Premature termination of search for evidence – We tend to accept the first alternative that looks like it might work. The first alternative is usually the system that has been passed on to us (100% commission) or a minor alteration of the same.
Inertia – Unwillingness to change thought patterns that we have used in the past in the face of new circumstances.
Selective perception – We actively screen-out information that we do not think is important.
Wishful thinking or optimism bias – We tend to want to see things in a positive light and this can distort our perception and thinking.
Choice-supportive bias occurs when we distort our memories of chosen and rejected options to make the chosen options seem more attractive.
Recentcy – We tend to place more attention on more recent information and either ignore or forget more distant information.
Repetition bias – A willingness to believe what we have been told most often and by the greatest number of different of sources.
Anchoring and adjustment – Decisions are unduly influenced by initial information that shapes our view of subsequent information.
Group think – Peer pressure to conform to the opinions held by the group.
Source credibility bias – We reject something if we have a bias against the person, organization, or group to which the person belongs: We are inclined to accept a statement by someone we like.
Incremental decision making and escalating commitment – We look at a decision as a small step in a process and this tends to perpetuate a series of similar decisions.
Attribution asymmetry – We tend to attribute our success to our abilities and talents, but we attribute our failures to bad luck and external factors. We attribute other's success to good luck, and their failures to their mistakes.
Role fulfillment (Self Fulfilling Prophecy) – We conform to the decision making expectations that others have of someone in our position.
Underestimating uncertainty and the illusion of control – We tend to underestimate future uncertainty because we tend to believe we have more control over events than we really do. We believe we have control to minimize potential problems in our decisions.
So you can see what you are up against in your mind and with your associates in attempting to develop a better system of compensation.

Delayed gratification
If someone offers you a choice between receiving $100 one month from now and $120 two months from now, what would you do? Studies have found most people will wait for the larger sum of money.

Now, suppose someone offered you $100 right now or $120 one month from now, which would you choose? In this case, studies have shown most people will choose the $100 right now. Rationally, the two choices appear the same; you get a benefit from waiting one month longer. In practice they don’t feel the same because the money becomes available immediately; psychologists say the automatic sense is engaged. In the first choice, waiting the extra month made sense in the called the reflective sense.

Most of us would prefer the reflective sense choices in life because of the long term benefits that accrue from making these decisions. But what can we do to move toward making choices and decisions this way? Get rid of straight commission.

How many times have we taken call-in accounts and aired their poorly planned campaigns with the belief that the schedule and creative wouldn’t work really well for the client (don’t be embarrassed, we have all done it as salespeople)? How many times have we sold campaigns that were insufficiently weighted or over weighted to be effective or efficient? Our reflective sense realizes it would be better for both the client and ourselves to do the due diligence required to design and launch a successful campaign but our automatic response tells us we’d rather have the order (with its resulting commission or budget achievement) right now. We know with our reflective sense that a campaign that works well for our clients will yield us a long term customer and that an ineffective campaign will bring us long term pain: the client will not become a repeat customer and will tell everyone who will listen that radio doesn’t work.

*Task instructions*:
**1.** In the passage on decision biases and sales compensation, render the sentence "Studies have found most people will wait for the larger sum of money." in Spanish.
**2.** Write the next part of the passage on decision biases and sales compensation, beginning after its final sentence.

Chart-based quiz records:

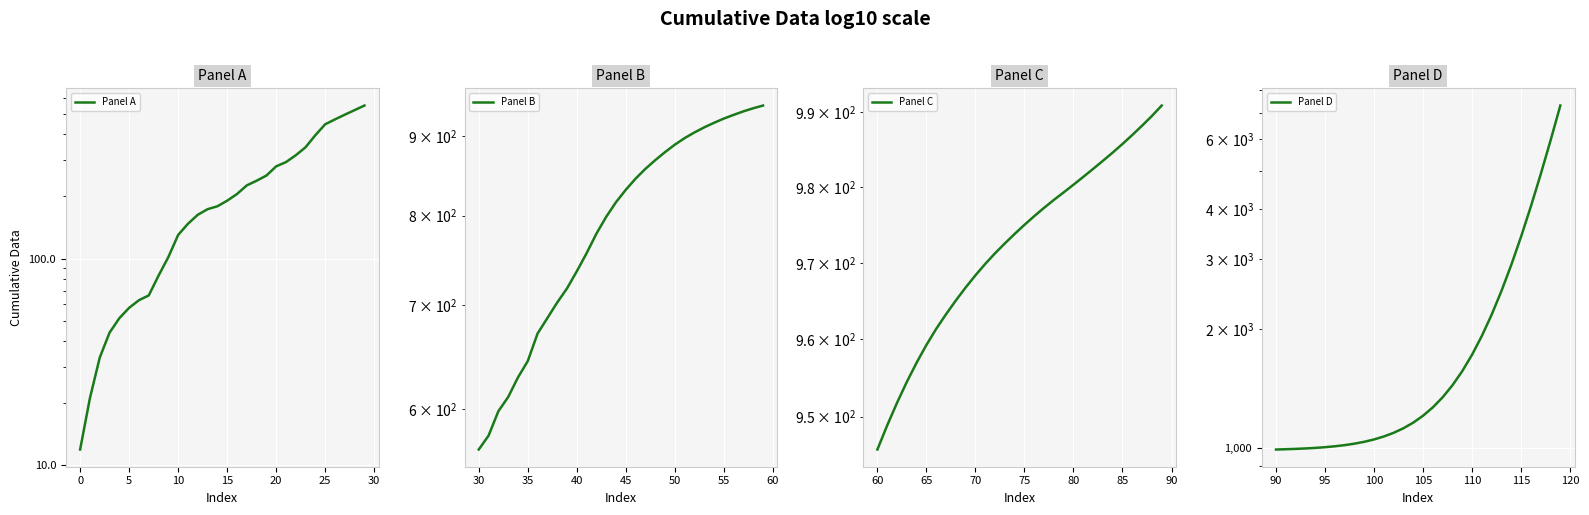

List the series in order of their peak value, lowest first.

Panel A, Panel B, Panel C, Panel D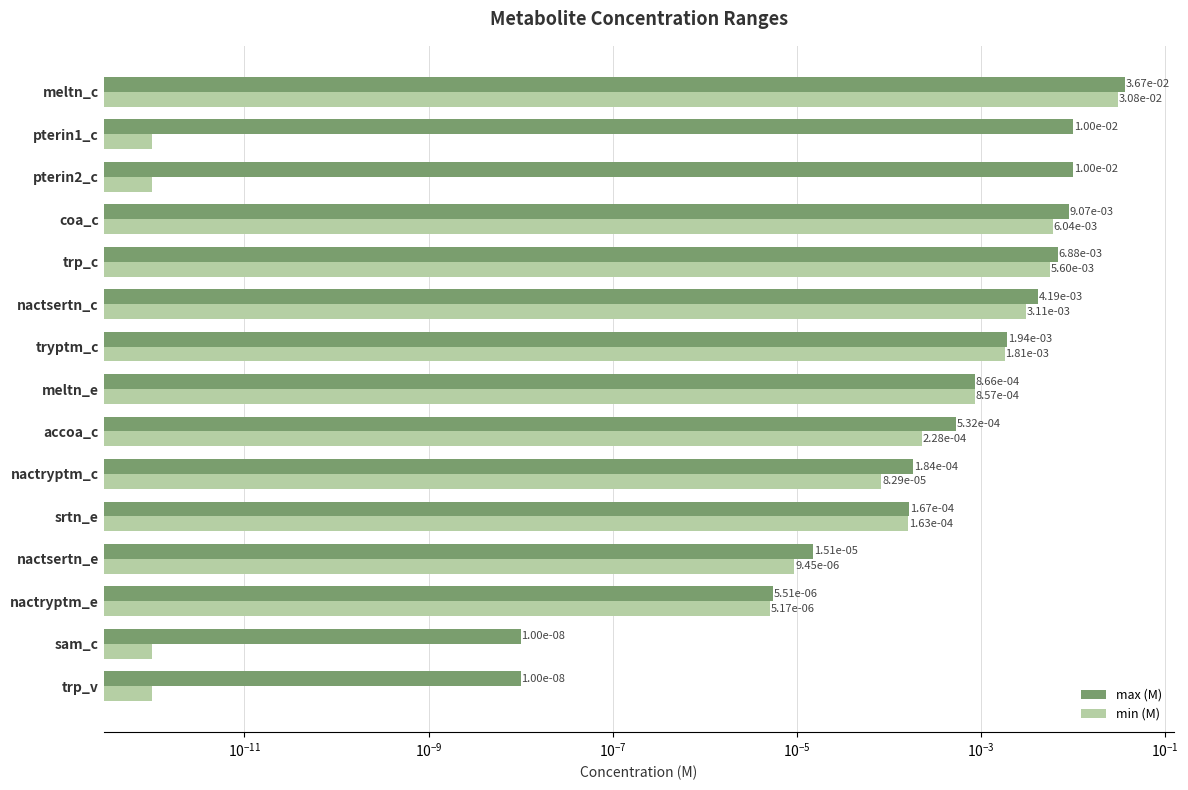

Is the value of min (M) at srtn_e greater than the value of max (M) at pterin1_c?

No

*Answers to the tasks*:
**1.** Los estudios han encontrado que la mayoría de las personas esperará para recibir la suma mayor de dinero.

**2.**
Budget and Quota Requirements
It is important to have budgets and quotas for many reasons: finance people to do their forecasting, planning for staff levels and purchasing to name just a few. The problem is budgets and quotas force salespeople to do whatever it takes to meet them - so they sometimes execute questionable tactics in order to “take whatever we can get”.

What you know about motivation is wrong
According to Dr. Daniel H. Pink in his book “Drive: The Surprising Truth About What Motivates Us,” forget everything you thought you knew about how to motivate people--at work, at school, at home.

It's wrong.

As Daniel H. Pink explains, the secret to high performance and satisfaction in today's world is the deeply human need to direct our own lives, to learn and create new things, and to do better by ourselves and our world.

The revelations he shares were generated by a five-year research project that involved thousands of test groups and individuals as well as dozens of research associates. Also drawing upon the abundance of research by several behavioral scientists and their four decades of scientific research on human motivation, Dr. Pink exposes the mismatch between what science knows and what the radio business does - and how that affects every aspect of our lives.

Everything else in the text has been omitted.